=== DOKUMENTTEXT ===
++++++++
Die humanitäre Hilfe ist unter Druck – und damit auch ihr wichtigster Akteur, die internationale Rotkreuzbewegung mit dem IKRK und der Föderation der nationalen Rotkreuzgesellschaften. IKRK-Präsident Peter Maurer macht deutlich, dass die Umsetzung der Genfer Konventionen nicht verhandelbar ist.
SRF News: Humanitäre Organisationen sind herausgefordert. Es gibt immer mehr und vor allem immer mehr sehr langwierige Konflikte – Afghanistan, Jemen, Syrien. Zugleich steht das humanitäre Kriegsvölkerrecht unter Druck. Erwarten Sie da von der Rotkreuzkonferenz Verbesserungen?
Peter Maurer: Zumindest sitzen hier die Richtigen zusammen. Es ist schon eine eindrückliche Versammlung, wenn die Vertreter aller Unterzeichnerstaaten der Genfer Konventionen mit den Vertretern der mehr als 190 Rotkreuzgesellschaften diskutieren. Und ein minimaler Konsens unter jenen herausgearbeitet werden kann, die sich mit humanitärer Hilfe beschäftigen.
Sie sprechen von einem Minimalkonsens. Gibt es diesen überhaupt noch?
Es gibt ihn zwischen den Staaten. Aber es gibt ihn nicht unbedingt zwischen den Kriegsparteien in den schwierigsten Konflikten heute.
Was lässt sich da tun?
++++++++
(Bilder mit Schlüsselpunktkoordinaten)
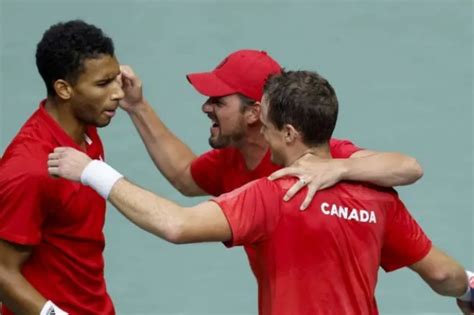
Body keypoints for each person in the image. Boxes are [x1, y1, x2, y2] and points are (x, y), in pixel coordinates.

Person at [48, 70, 473, 315]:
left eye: (266, 125)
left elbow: (175, 224)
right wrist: (468, 290)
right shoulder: (378, 196)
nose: (262, 133)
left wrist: (92, 171)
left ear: (288, 132)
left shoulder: (272, 195)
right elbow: (443, 274)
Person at [119, 49, 424, 211]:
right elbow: (185, 177)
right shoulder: (232, 160)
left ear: (254, 112)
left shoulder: (315, 156)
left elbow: (408, 167)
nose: (205, 107)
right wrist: (137, 107)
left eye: (218, 100)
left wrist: (337, 168)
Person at [0, 20, 123, 314]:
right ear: (64, 89)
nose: (118, 93)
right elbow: (2, 272)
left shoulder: (85, 132)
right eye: (104, 84)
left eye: (116, 78)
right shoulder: (29, 169)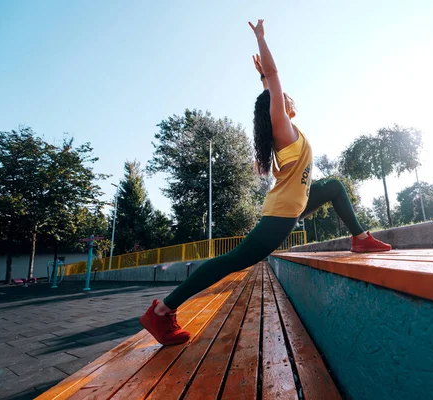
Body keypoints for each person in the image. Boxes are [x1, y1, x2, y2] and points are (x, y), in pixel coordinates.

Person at [140, 19, 391, 346]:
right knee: (233, 260)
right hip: (282, 215)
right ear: (278, 109)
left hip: (294, 204)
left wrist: (262, 79)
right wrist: (261, 40)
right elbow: (275, 83)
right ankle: (161, 311)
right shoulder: (282, 127)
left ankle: (359, 238)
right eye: (279, 98)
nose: (284, 97)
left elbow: (270, 89)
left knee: (333, 187)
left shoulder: (287, 128)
++++++++
Ändere im Text zur humanitären Hilfe alles von „Sie sprechen von“ bis hinunter zu „schwierigsten Konflikten heute.“, indem du „Kriegsparteien“ durch „Konfliktparteien“ ersetzt, und gib den Abschnitt vollständig wieder.

=== LÖSUNG ===
Sie sprechen von einem Minimalkonsens. Gibt es diesen überhaupt noch?
Es gibt ihn zwischen den Staaten. Aber es gibt ihn nicht unbedingt zwischen den Konfliktparteien in den schwierigsten Konflikten heute.